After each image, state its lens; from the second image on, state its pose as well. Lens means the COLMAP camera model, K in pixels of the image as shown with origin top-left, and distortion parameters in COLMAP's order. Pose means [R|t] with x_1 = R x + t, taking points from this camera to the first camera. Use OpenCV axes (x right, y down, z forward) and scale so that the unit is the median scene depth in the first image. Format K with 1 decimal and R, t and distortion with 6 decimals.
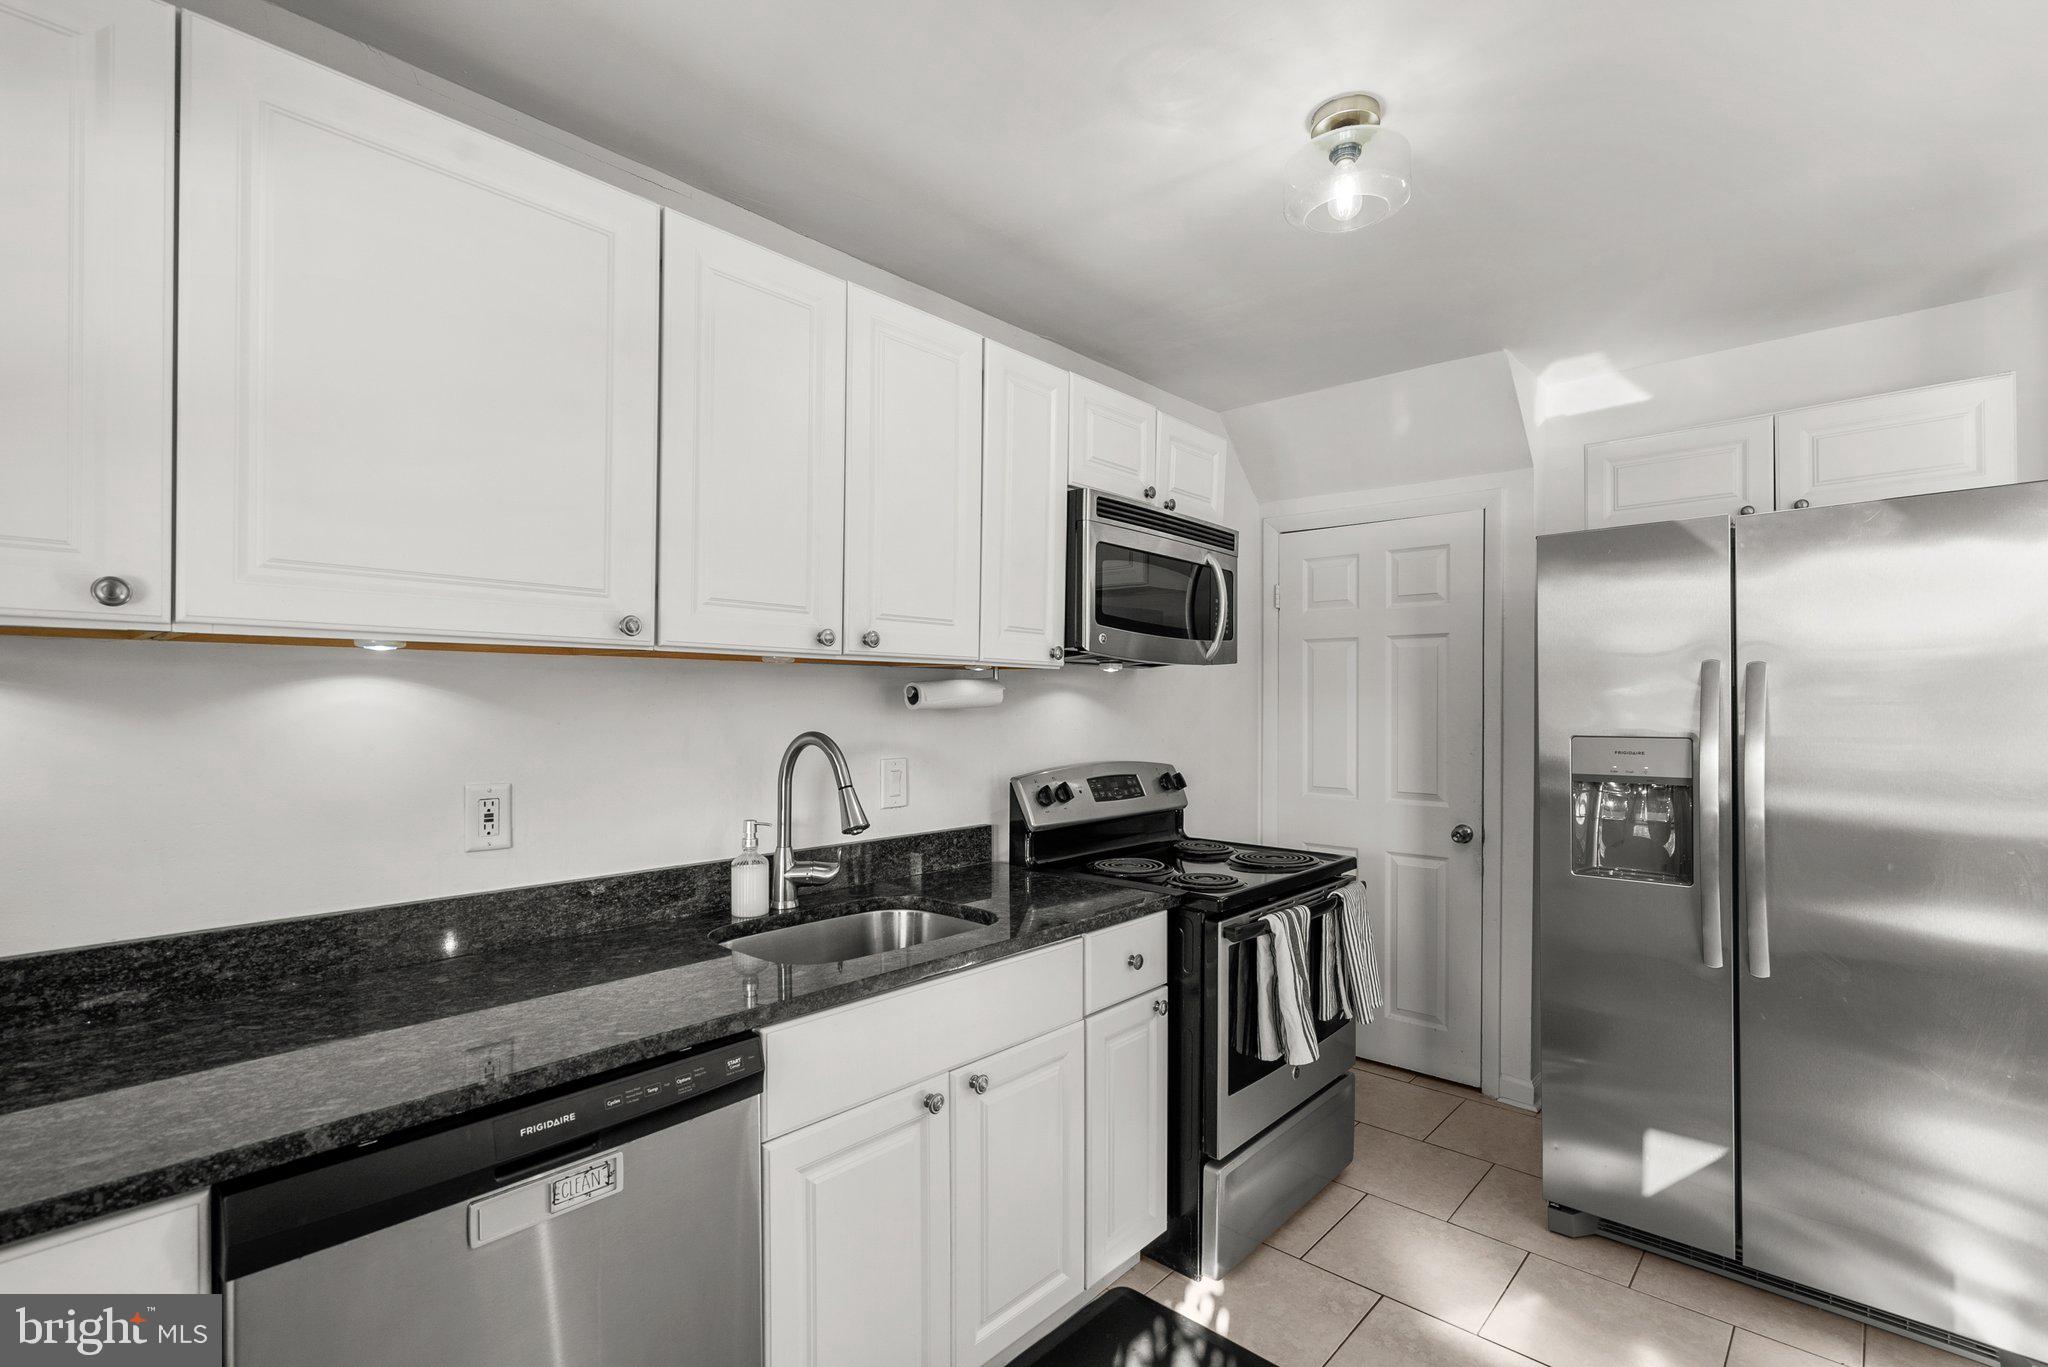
lens RADIAL K [[938.5, 0, 1012.1], [0, 938.5, 709.1], [0, 0, 1]] dist [-0.005827, 0.001267]
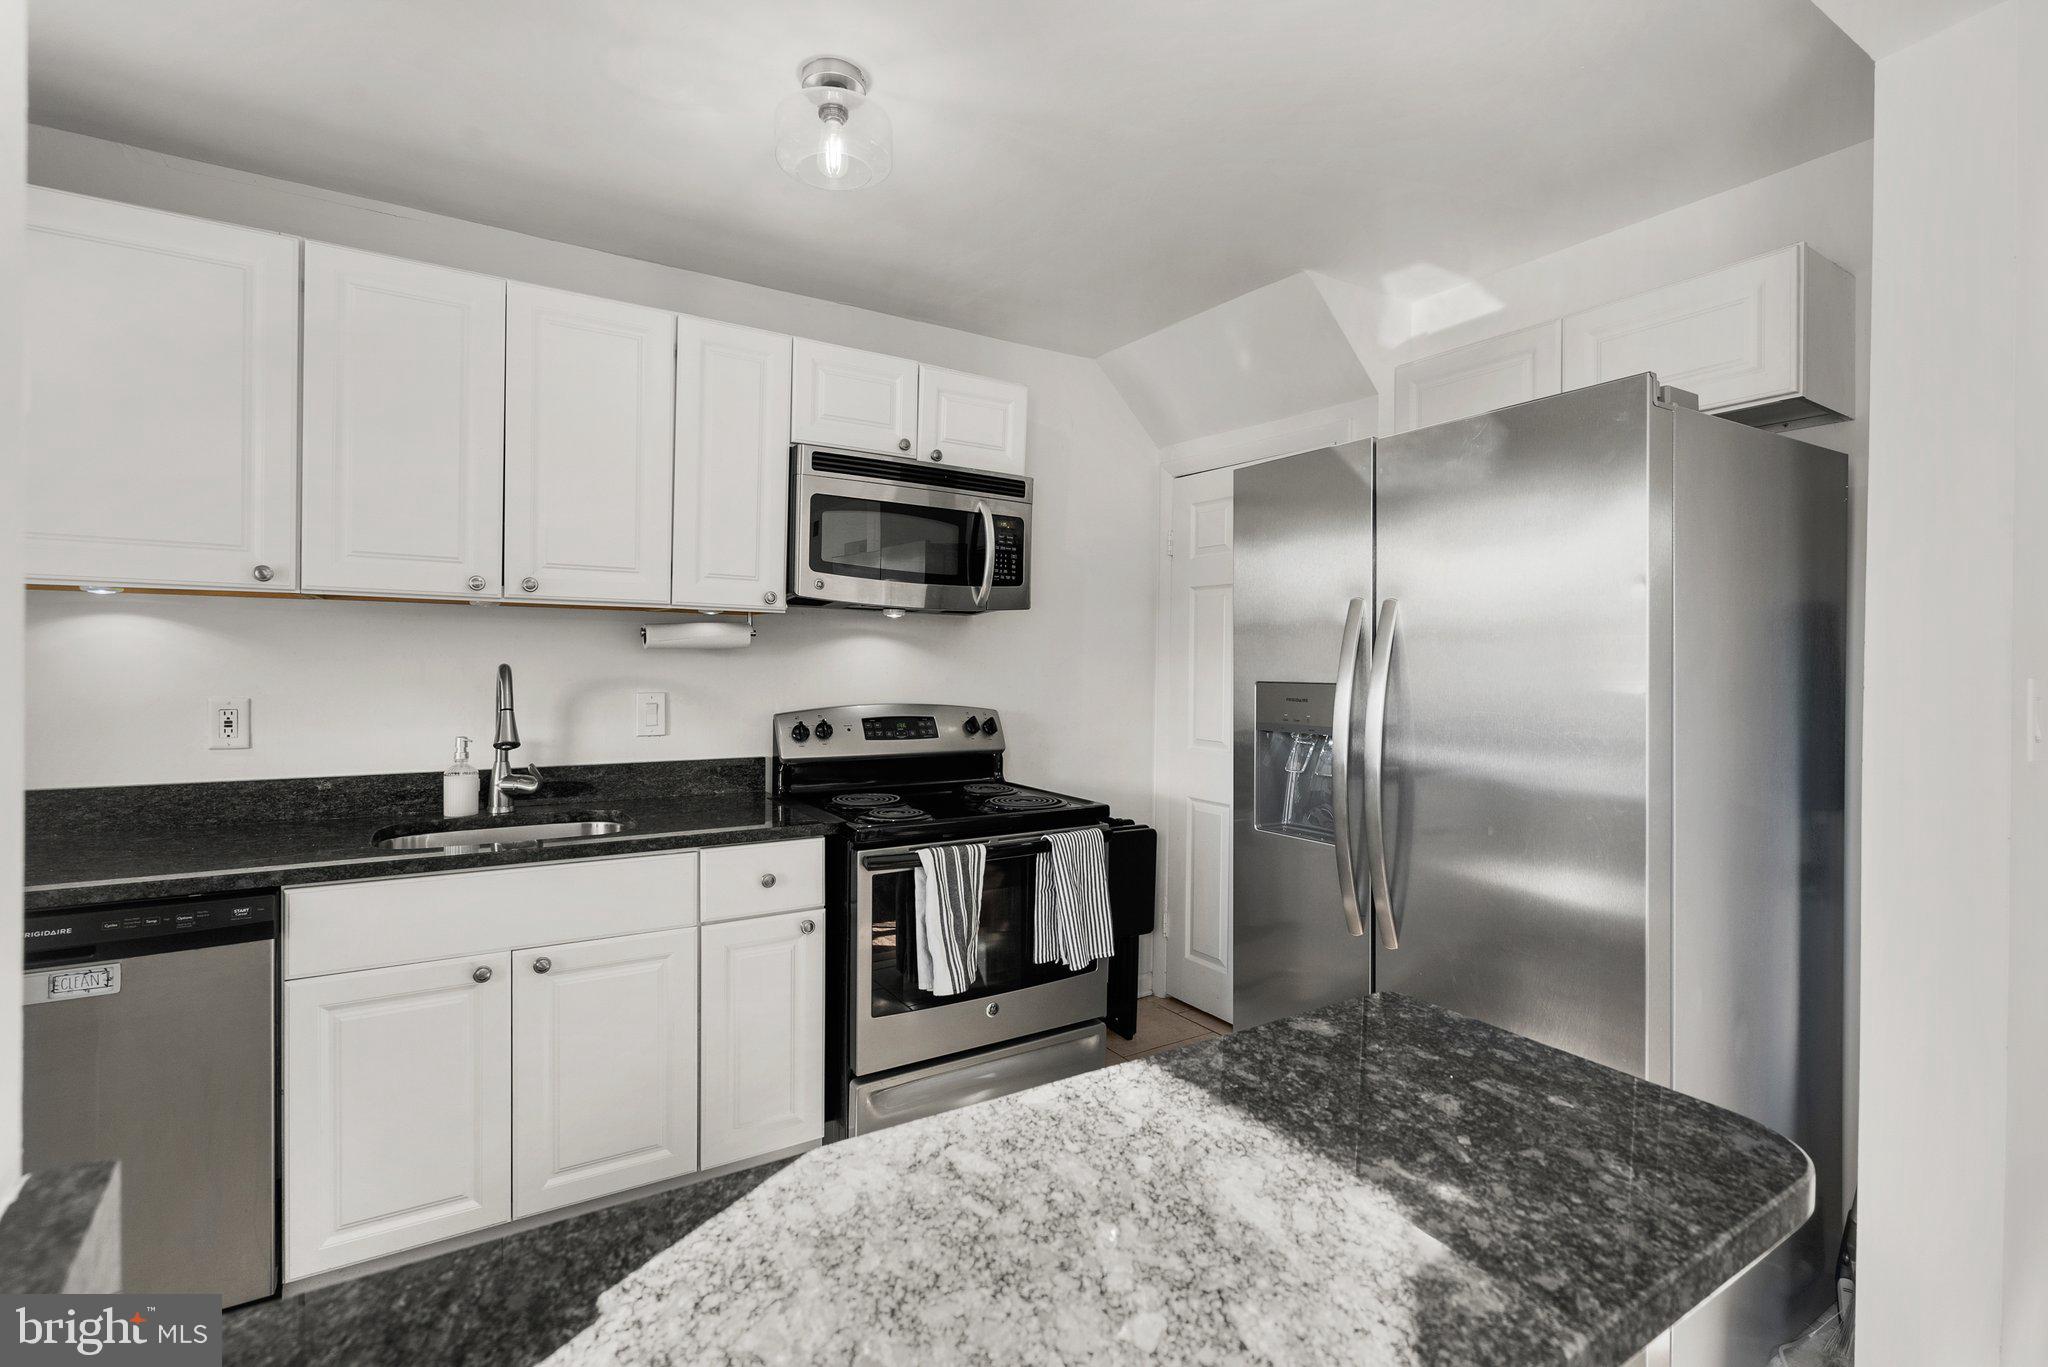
lens RADIAL K [[938.5, 0, 1014.2], [0, 938.5, 676.7], [0, 0, 1]] dist [-0.005827, 0.001267]
pose [[0.963740, 0.014885, -0.266427, 0.661487], [-0.012908, 0.999875, 0.009170, 0.019339], [0.266530, -0.005398, 0.963811, 0.032112]]
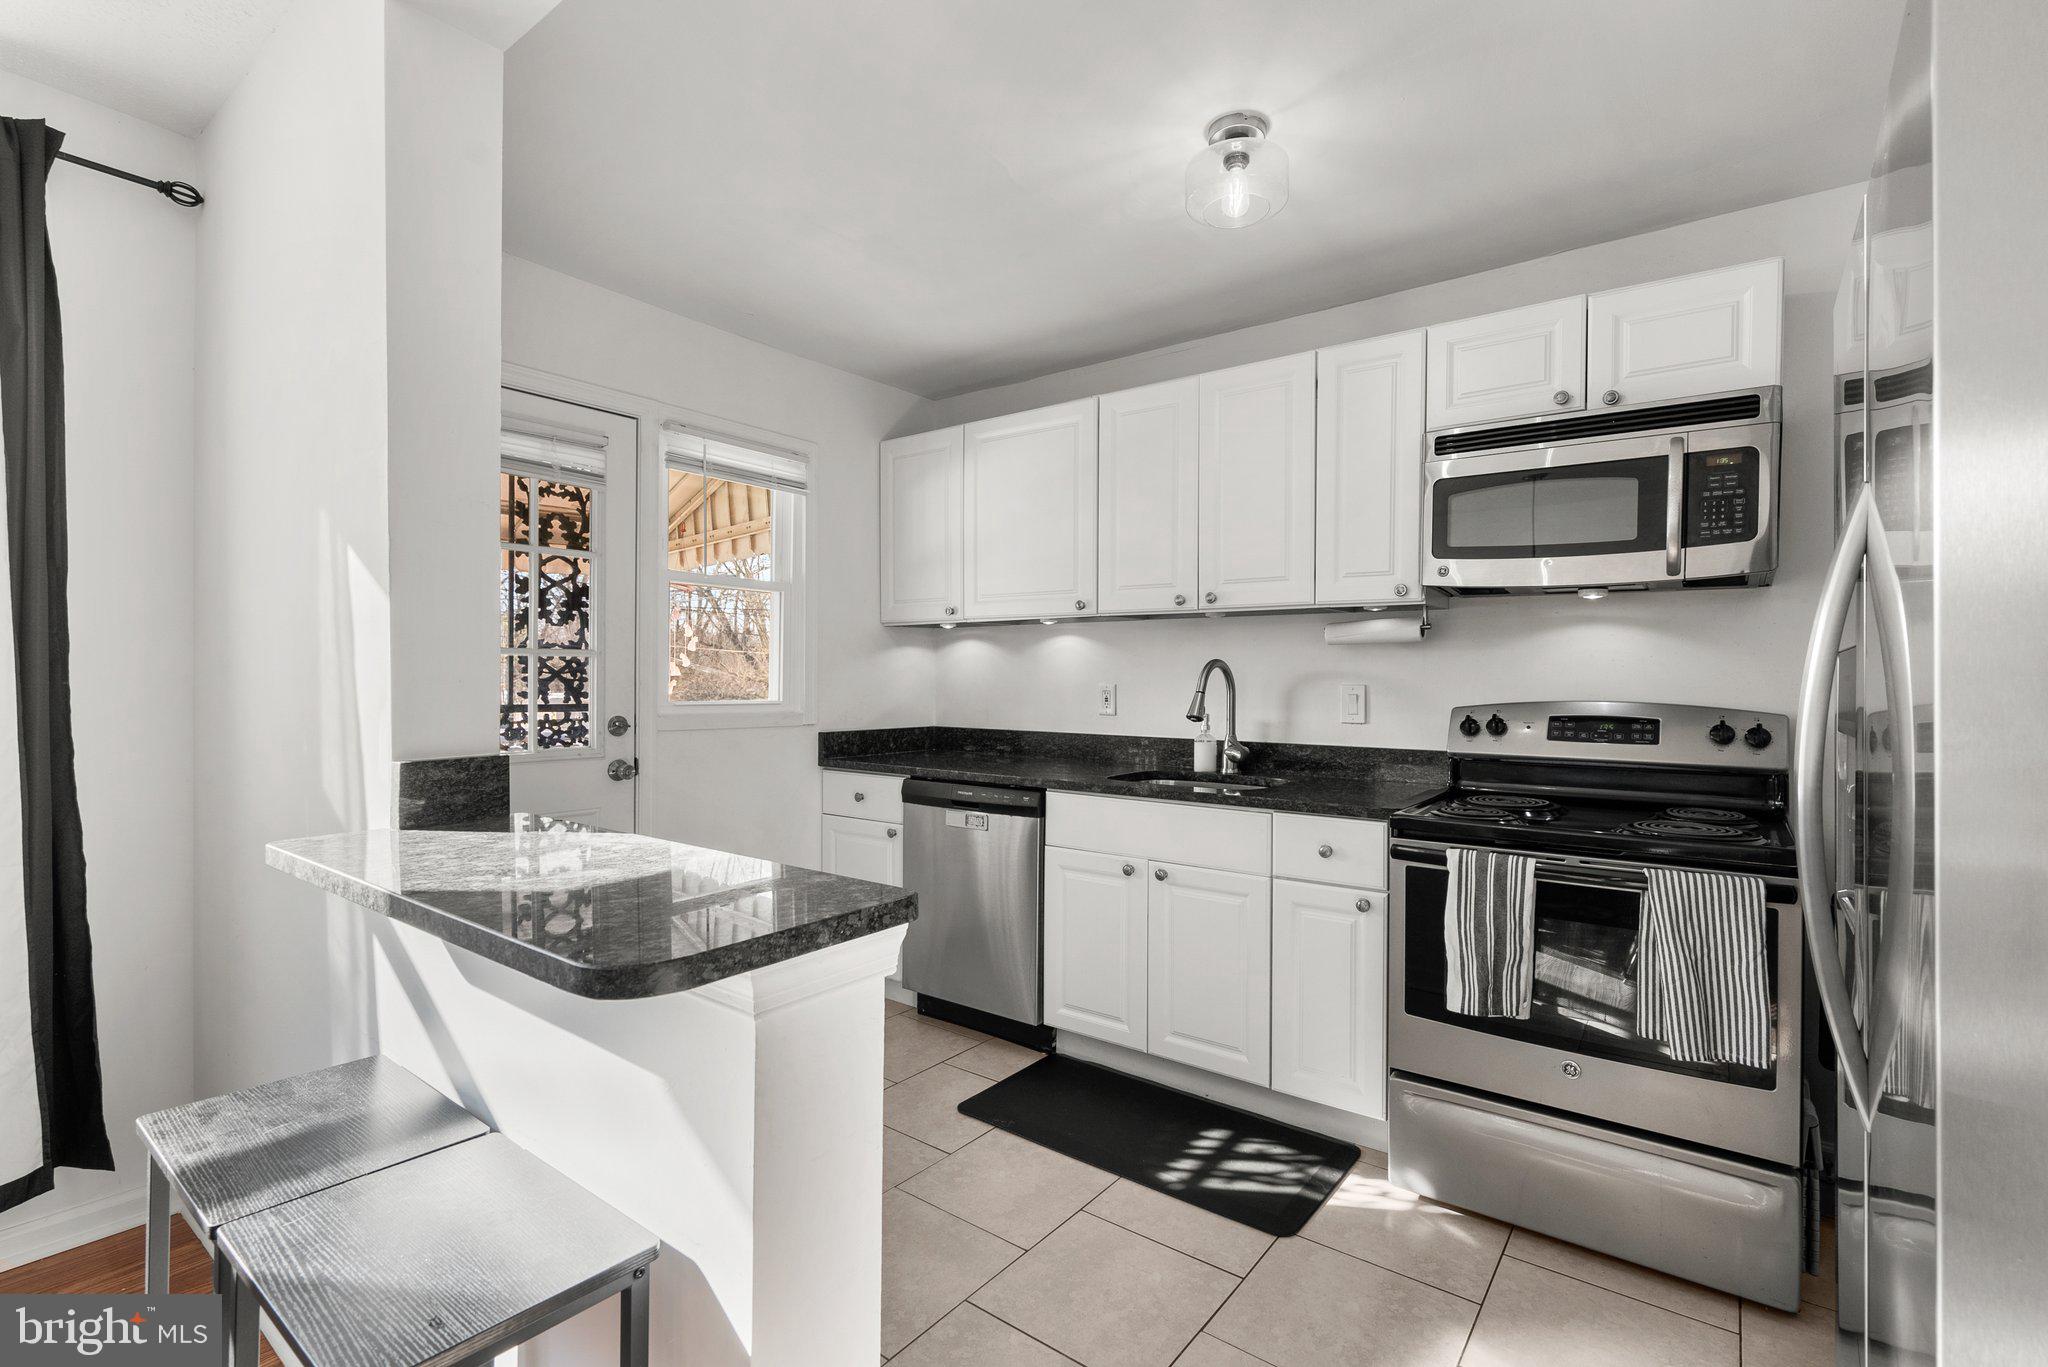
lens RADIAL K [[938.5, 0, 1013.3], [0, 938.5, 684.3], [0, 0, 1]] dist [-0.005827, 0.001267]
pose [[0.079128, 0.010660, -0.996807, 1.216667], [-0.012152, 0.999879, 0.009728, 0.050518], [0.996790, 0.011344, 0.079248, 0.492286]]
--------
**Action item**
Copy the material above word for word, leaving out the pictures.

**Finished exercise**
After each image, state its lens; from the second image on, state its pose as well. Lens means the COLMAP camera model, K in pixels of the image as shown with origin top-left, and distortion parameters in COLMAP's order. Pose means [R|t] with x_1 = R x + t, taking points from this camera to the first camera. Use OpenCV axes (x right, y down, z forward) and scale so that the unit is the median scene depth in the first image. Format K with 1 decimal and R, t and distortion with 6 decimals.
lens RADIAL K [[938.5, 0, 1012.1], [0, 938.5, 709.1], [0, 0, 1]] dist [-0.005827, 0.001267]
lens RADIAL K [[938.5, 0, 1014.2], [0, 938.5, 676.7], [0, 0, 1]] dist [-0.005827, 0.001267]
pose [[0.963740, 0.014885, -0.266427, 0.661487], [-0.012908, 0.999875, 0.009170, 0.019339], [0.266530, -0.005398, 0.963811, 0.032112]]
lens RADIAL K [[938.5, 0, 1013.3], [0, 938.5, 684.3], [0, 0, 1]] dist [-0.005827, 0.001267]
pose [[0.079128, 0.010660, -0.996807, 1.216667], [-0.012152, 0.999879, 0.009728, 0.050518], [0.996790, 0.011344, 0.079248, 0.492286]]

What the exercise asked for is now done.